EXERCISE PROMPT:
Please answer these questions about the birthday post below, giving each answer with its letter.
(a) What coins went into Jordan's orange juice?
(b) What did Jordan keep in a drawer for creative projects as a kid?
(c) Where is the musical the two hope to finish set?

PASSAGE TO READ:
======
I fed Jordan money from an early age, dropping coins into his orange juice—an American buffalo and some honest Abe copper. My mother went on her own dragon hunt with a Popsicle stick. Those soiled coins stood watch in our bathroom for a long, long time, a warning not to eat money, a reminder of just how dirty and fascinating treasure could be.
*
Jordan and I chased our treasures into “the factories,” where we would, forbidden, ride our bikes and dive into gaping dumpsters off of loading docks, dodging roaring trucks and thundering locomotives to pilfer rejected toys and once a palimpsest of Swedish writing and bled-through pictures of blonde goddesses without any clothes on at all. Many people hide their treasure in the trash.
Today marks fifty years of adventure and we’ve both found treasure in luminescent wives and dragon-seeing children. We still wear our wolf-suits, and when no one is looking are carried away to places where the Wild Rumpus is forever madly dancing in ecstasy and mirth.
Jordan is a man with vision, a man who is at once an artist and an entrepreneur. He works his ass off, but he’s a fantastic friend and one of the funniest people I know. When we were kids he had a drawer of balsa wood for creative projects and I had a drawer of capacitors, resistors and switches to engineer inventions of all stripes. In our world where design has come to lead engineering, perhaps we’re all coming into our own by organic design, ripening like wine approaching true drinkability.
Some day perhaps we will finish our musical, set in the garage of our childhood home. Or maybe we’ll change the world, or maybe we’ll just hang out, quietly.
Happy Birthday. I love you Jordan.
{ 9 comments… read them below or add one }
You are blessed to have such a bond, and the wisdom to appreciate it. Beautiful.
It’s true, KW, and through our inter-connected bonds perhaps we all realize that we’re siblings, or something like that, in our own collective right. XO
Everyone should have a brother.
Hey WP, maybe everyone should realize that he or she has many brothers and sisters—and continual opportunity to discover this and love the world accordingly. XO
Not all siblings form these bonds or nurture them through the years. I would hope for as much in my own sons – that they will share warm memories of adventure, and a lifelong bond of friendship and appreciation.
Yes, I really hope this for my boys as well (and that they include me in on some of their adventures along the way). With Love for all our boys (and girls) and All Good Wishes, BLW
Oh, this warms my heart as the mother of sons – though, given that the ages of my dragon hunters are the same as you and Jordan’s in the opening paragraphs, I feel a sudden urge to double check the child-proofing of our outlets.
With love and good tidings to you and Jordan and brothers (and sisters) everywhere on the occasion of his important milestone.
xo
Tonight when I chase the dragon,
The water may change to cherry wine
And the silver will turn to gold
Time out of mind
Here’s to the languid and transporting feelings those old bards of Bard conjured up, but in a good clean context free of chemicals or electric shocks… adult-proofing our beginner minds and doubling down on your wishes of love and good tidings for all us eternal kids. XO
I too hope my boys have a bond like this. What a beautiful ode to a brother and dragon hunter!
======
MATERIAL PROVIDED:
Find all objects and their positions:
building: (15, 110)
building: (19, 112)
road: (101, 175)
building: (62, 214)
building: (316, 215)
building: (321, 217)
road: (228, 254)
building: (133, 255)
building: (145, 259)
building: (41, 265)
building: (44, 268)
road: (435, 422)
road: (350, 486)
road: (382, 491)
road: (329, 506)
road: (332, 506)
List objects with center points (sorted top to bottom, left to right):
======
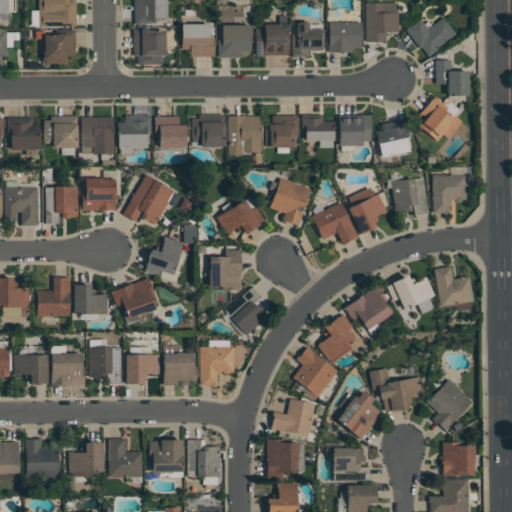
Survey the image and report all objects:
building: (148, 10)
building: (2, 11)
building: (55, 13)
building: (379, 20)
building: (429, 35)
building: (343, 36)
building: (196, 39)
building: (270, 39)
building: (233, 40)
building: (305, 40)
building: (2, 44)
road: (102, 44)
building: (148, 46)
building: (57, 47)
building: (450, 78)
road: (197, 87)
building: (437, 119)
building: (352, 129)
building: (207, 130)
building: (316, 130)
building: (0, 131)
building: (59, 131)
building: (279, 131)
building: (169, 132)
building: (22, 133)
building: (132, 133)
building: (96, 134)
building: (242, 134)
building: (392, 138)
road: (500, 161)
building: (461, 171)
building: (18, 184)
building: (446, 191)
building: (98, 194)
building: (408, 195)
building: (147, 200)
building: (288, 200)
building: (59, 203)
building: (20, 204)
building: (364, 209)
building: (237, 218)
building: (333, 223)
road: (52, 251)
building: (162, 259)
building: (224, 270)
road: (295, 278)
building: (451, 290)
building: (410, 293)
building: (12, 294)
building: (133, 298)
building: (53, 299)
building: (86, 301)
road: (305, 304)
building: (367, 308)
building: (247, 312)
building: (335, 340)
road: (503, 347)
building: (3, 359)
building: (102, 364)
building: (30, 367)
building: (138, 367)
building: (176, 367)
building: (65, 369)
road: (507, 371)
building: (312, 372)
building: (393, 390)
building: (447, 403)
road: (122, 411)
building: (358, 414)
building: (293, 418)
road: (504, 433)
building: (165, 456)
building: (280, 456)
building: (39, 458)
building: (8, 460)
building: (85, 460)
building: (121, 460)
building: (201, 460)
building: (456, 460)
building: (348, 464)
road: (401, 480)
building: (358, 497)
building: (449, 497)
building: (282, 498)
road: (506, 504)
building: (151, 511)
======
THE REPLY:
(a) An American buffalo and some honest Abe copper.
(b) Balsa wood.
(c) In the garage of their childhood home.